- [What is required]: Each record should be given again exactly as it appears, with no image included.

- [Record excerpts]:

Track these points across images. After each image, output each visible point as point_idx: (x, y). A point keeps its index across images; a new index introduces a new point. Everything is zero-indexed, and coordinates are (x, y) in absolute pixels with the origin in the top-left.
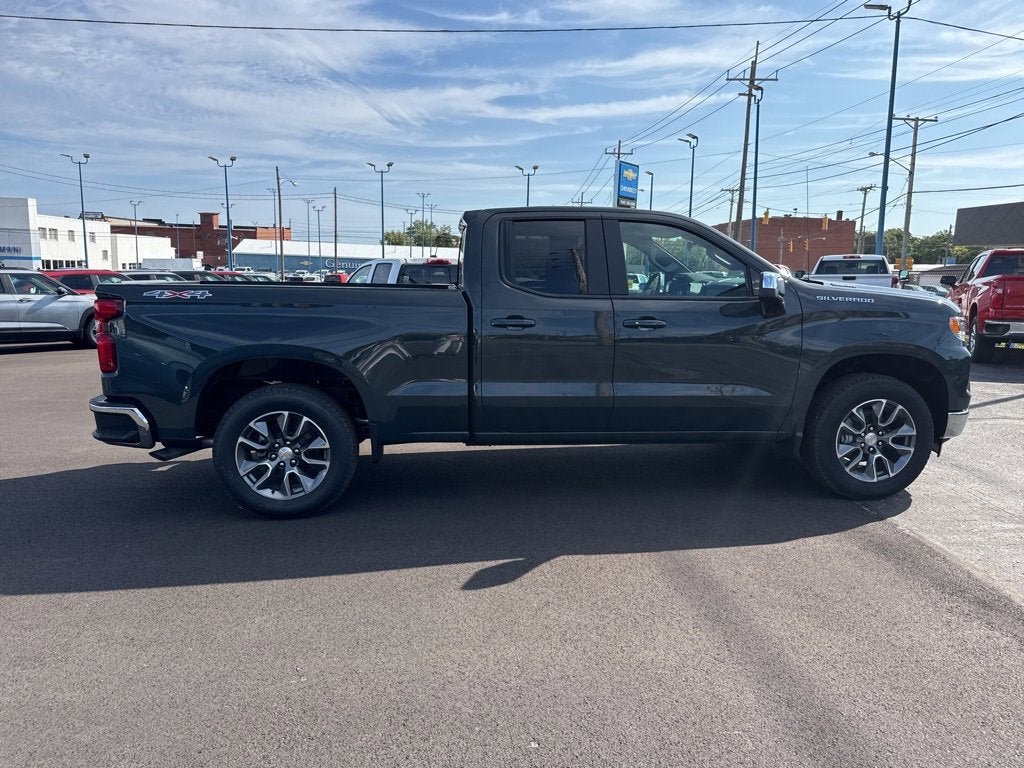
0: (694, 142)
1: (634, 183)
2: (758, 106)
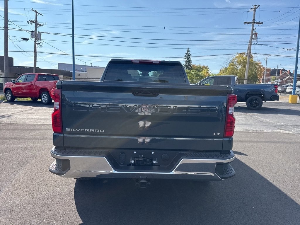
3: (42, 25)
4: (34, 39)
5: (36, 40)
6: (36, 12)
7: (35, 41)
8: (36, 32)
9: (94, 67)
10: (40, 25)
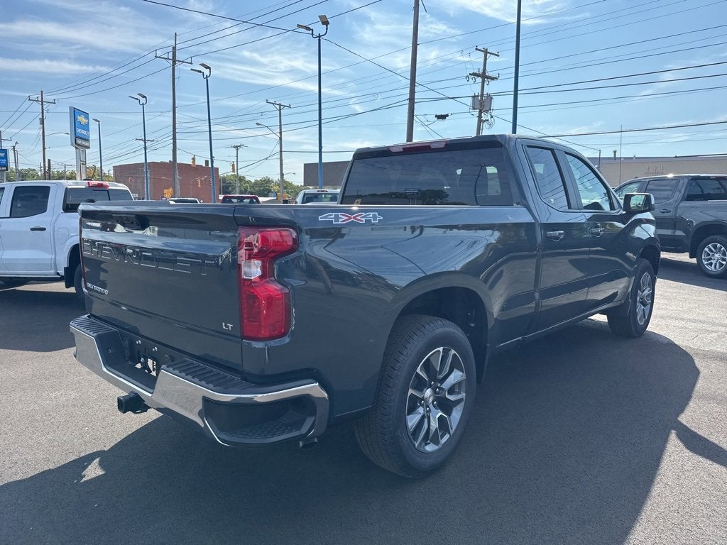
0: (143, 100)
1: (86, 127)
2: (207, 80)
3: (496, 78)
4: (476, 113)
5: (480, 113)
6: (486, 52)
7: (480, 117)
8: (482, 95)
9: (625, 158)
10: (493, 79)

- [Problem solution]:
Track these points across images. After each image, output each visible point as point_idx: (x, y). A point keeps its index across images; a new index introduces a new point. Everything is zero-indexed, and coordinates are (x, y) in absolute pixels with the origin in the top-left.
0: (694, 142)
1: (634, 183)
2: (758, 106)
3: (42, 25)
4: (34, 39)
5: (36, 40)
6: (36, 12)
7: (35, 41)
8: (36, 32)
9: (94, 67)
10: (40, 25)
0: (143, 100)
1: (86, 127)
2: (207, 80)
3: (496, 78)
4: (476, 113)
5: (480, 113)
6: (486, 52)
7: (480, 117)
8: (482, 95)
9: (625, 158)
10: (493, 79)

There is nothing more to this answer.